### Excerto apresentado ###
O Tribunal foi regularmente constituído, as partes têm personalidade e capacidade judiciárias, mostram-se legítimas e encontram-se regularmente representadas de harmonia com os artigos 4º e 10º, nº2 do RJAT e artigo 1º da Portaria nº 112-A/2011, de 22 de Março.

Junta a resposta da requerida, o Tribunal proferiu, em 20/05/2019, o seguinte despacho: ” Na resposta da requerida é manifestada a desnecessidade da inquirição de testemunhas e da realização da reunião prevista no artigo 18º do RJAT, pelo que o Tribunal decide que a requerente se pronuncie, em 10 dias, querendo, sobre as referidas propostas. Notifique”

O requerente apresentou requerimento em 30/05/2019 no qual não se opunha à dispensa da produção da prova testemunhal e admitindo como possível também a dispensa da reunião prevista no artigo 18º do RJAT, exerceu o seu direito de contraditório ao pedido de reenvio prejudicial ao TJUE.
### Itens extraídos ###
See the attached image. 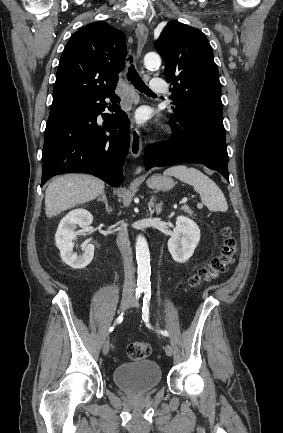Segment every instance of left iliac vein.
<instances>
[{
    "label": "left iliac vein",
    "mask_w": 283,
    "mask_h": 433,
    "mask_svg": "<svg viewBox=\"0 0 283 433\" xmlns=\"http://www.w3.org/2000/svg\"><path fill=\"white\" fill-rule=\"evenodd\" d=\"M132 307H139L138 302H136L134 299L132 301ZM165 352H166V354L168 356H172L173 355V349H172L171 345L167 344L165 346Z\"/></svg>",
    "instance_id": "obj_1"
}]
</instances>
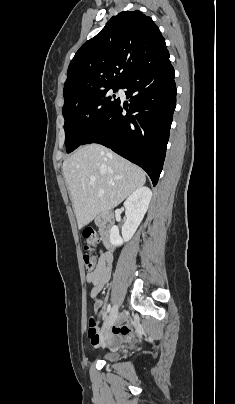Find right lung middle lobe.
###
* **Objetivos**
(1) Responda, com base no excerto processual, às perguntas seguintes:
(a) Em que data o Tribunal proferiu o despacho?
(b) Em quantos dias podia a requerente pronunciar-se sobre as propostas?
(c) Em que data o requerente apresentou o seu requerimento?
(2) Reproduza, sem alterações, o trecho do excerto processual que vai de "O Tribunal foi" a "22 de Março.".
(3) Indique se cada afirmação concorda com o excerto processual, respondendo sim ou não e citando as palavras decisivas:
(a) A requerida considerou necessária a inquirição de testemunhas.
(b) O requerente opôs-se à dispensa da produção da prova testemunhal.
(c) As partes encontram-se regularmente representadas.

* **Respostas por tarefa**
(1)
(a) Em 20/05/2019.
(b) Em 10 dias.
(c) Em 30/05/2019.

(2)
O Tribunal foi regularmente constituído, as partes têm personalidade e capacidade judiciárias, mostram-se legítimas e encontram-se regularmente representadas de harmonia com os artigos 4º e 10º, nº2 do RJAT e artigo 1º da Portaria nº 112-A/2011, de 22 de Março.

(3)
(a) Não: "é manifestada a desnecessidade da inquirição de testemunhas".
(b) Não: "não se opunha à dispensa da produção da prova testemunhal".
(c) Sim: "encontram-se regularmente representadas".